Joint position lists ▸

....................

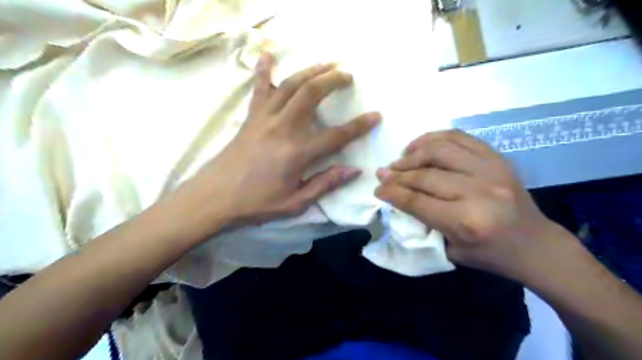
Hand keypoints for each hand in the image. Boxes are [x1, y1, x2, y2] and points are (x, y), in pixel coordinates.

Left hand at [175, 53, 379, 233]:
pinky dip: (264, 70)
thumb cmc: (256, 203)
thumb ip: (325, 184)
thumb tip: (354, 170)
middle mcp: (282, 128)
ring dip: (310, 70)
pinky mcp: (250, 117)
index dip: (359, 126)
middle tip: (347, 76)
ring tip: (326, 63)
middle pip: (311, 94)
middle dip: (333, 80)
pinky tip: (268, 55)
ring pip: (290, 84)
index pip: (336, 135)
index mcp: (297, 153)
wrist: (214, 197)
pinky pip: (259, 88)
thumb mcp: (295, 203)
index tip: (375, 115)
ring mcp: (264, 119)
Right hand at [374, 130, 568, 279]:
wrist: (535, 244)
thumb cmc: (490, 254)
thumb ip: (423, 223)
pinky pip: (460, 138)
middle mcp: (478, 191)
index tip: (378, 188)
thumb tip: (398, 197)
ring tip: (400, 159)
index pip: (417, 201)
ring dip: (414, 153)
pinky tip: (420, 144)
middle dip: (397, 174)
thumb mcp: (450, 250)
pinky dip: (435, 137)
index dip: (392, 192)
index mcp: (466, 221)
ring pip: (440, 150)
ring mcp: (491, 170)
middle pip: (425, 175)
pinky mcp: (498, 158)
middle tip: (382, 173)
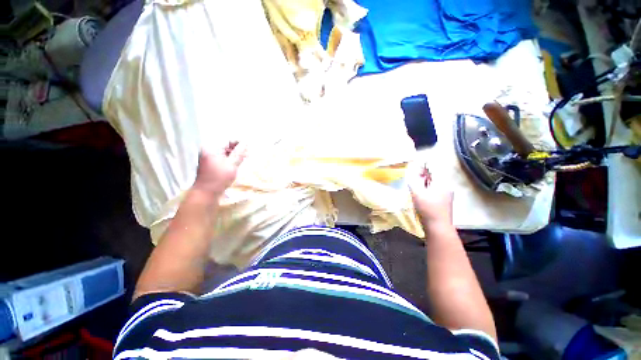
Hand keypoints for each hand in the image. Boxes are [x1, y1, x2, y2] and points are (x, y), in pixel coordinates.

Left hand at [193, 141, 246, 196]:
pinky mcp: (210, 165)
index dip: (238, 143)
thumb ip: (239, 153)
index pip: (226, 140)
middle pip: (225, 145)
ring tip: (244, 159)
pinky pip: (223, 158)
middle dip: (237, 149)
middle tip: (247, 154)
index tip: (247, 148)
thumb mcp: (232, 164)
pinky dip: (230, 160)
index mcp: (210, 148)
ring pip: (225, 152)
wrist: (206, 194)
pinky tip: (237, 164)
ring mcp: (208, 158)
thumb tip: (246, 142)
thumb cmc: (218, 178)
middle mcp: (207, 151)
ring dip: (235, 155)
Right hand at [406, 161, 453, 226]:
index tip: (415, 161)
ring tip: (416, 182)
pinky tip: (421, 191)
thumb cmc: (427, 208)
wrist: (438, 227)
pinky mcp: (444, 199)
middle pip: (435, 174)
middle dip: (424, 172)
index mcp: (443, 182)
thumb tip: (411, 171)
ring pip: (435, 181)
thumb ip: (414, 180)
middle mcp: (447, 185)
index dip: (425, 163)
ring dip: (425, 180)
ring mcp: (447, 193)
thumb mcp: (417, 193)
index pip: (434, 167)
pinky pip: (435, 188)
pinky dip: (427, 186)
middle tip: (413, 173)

....................

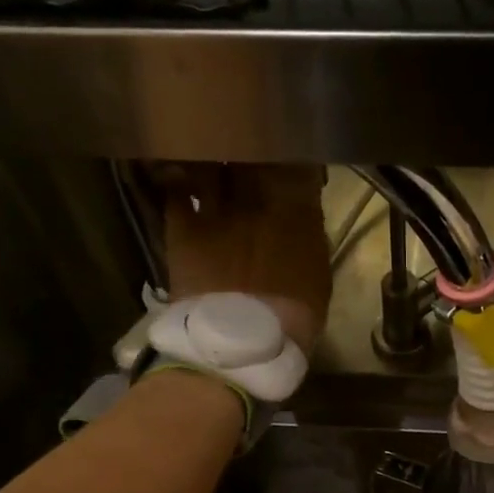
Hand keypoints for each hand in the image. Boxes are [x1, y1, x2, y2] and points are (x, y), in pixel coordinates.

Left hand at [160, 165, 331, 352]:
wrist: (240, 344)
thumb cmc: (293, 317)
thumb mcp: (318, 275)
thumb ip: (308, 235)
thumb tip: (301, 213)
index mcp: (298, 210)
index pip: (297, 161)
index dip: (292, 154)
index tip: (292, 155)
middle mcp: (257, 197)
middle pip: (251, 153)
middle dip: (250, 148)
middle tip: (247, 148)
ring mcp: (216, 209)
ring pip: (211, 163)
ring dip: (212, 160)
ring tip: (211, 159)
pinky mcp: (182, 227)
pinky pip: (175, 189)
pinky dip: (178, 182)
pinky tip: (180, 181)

....................

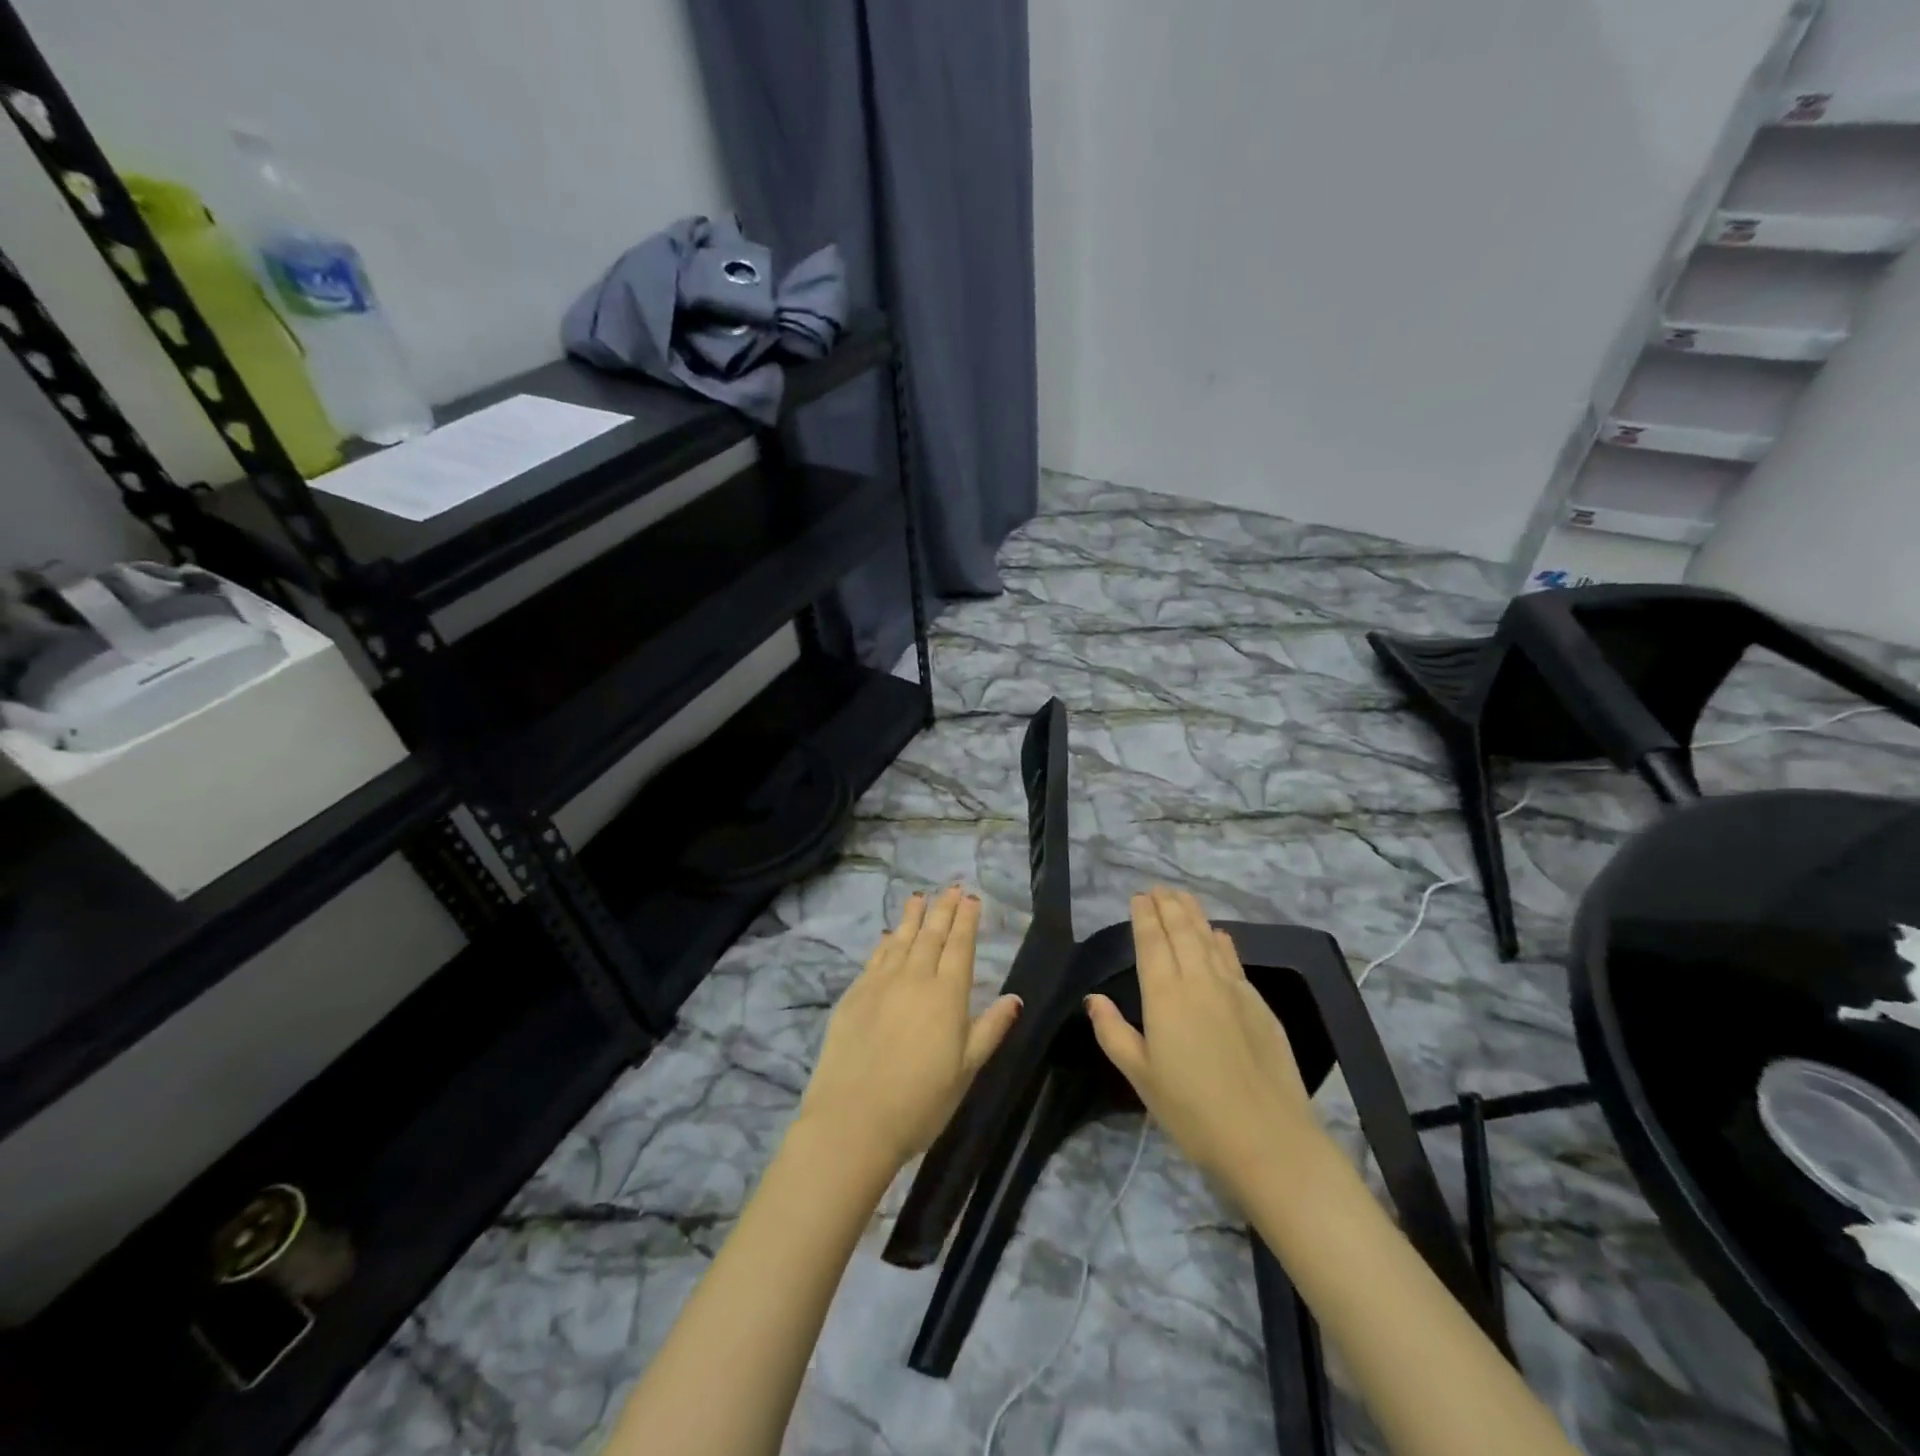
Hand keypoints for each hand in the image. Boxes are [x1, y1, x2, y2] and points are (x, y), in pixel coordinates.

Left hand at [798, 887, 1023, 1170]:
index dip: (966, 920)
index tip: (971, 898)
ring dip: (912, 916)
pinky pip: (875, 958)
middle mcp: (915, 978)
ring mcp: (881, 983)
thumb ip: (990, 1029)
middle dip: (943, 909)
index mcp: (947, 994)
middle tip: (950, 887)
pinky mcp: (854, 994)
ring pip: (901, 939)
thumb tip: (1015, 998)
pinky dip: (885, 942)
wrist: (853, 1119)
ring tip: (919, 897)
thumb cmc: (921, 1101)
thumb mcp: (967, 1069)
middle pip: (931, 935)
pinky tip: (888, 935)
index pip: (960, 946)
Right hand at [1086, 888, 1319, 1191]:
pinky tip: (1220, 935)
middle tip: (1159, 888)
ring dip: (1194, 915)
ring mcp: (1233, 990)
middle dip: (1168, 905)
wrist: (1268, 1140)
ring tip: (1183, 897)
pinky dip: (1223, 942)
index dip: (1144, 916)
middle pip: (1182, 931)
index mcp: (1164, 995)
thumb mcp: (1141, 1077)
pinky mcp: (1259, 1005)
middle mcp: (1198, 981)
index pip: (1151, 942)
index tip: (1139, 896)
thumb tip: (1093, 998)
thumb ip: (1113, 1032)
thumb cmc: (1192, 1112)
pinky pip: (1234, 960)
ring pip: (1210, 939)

....................

Give the exact lines, and only those, from the line containing "thumb mcp: (967, 1069)" through the line containing "pinky mcp: (1259, 1005)" in the entries above.

RESPONSE TO THE EXERCISE ▸
thumb mcp: (967, 1069)
middle pip: (931, 935)
pinky tip: (888, 935)
index pip: (960, 946)
Right hand at [1086, 888, 1319, 1191]:
pinky tip: (1220, 935)
middle tip: (1159, 888)
ring dip: (1194, 915)
ring mcp: (1233, 990)
middle dip: (1168, 905)
wrist: (1268, 1140)
ring tip: (1183, 897)
pinky dip: (1223, 942)
index dip: (1144, 916)
middle pip: (1182, 931)
index mcp: (1164, 995)
thumb mcp: (1141, 1077)
pinky mcp: (1259, 1005)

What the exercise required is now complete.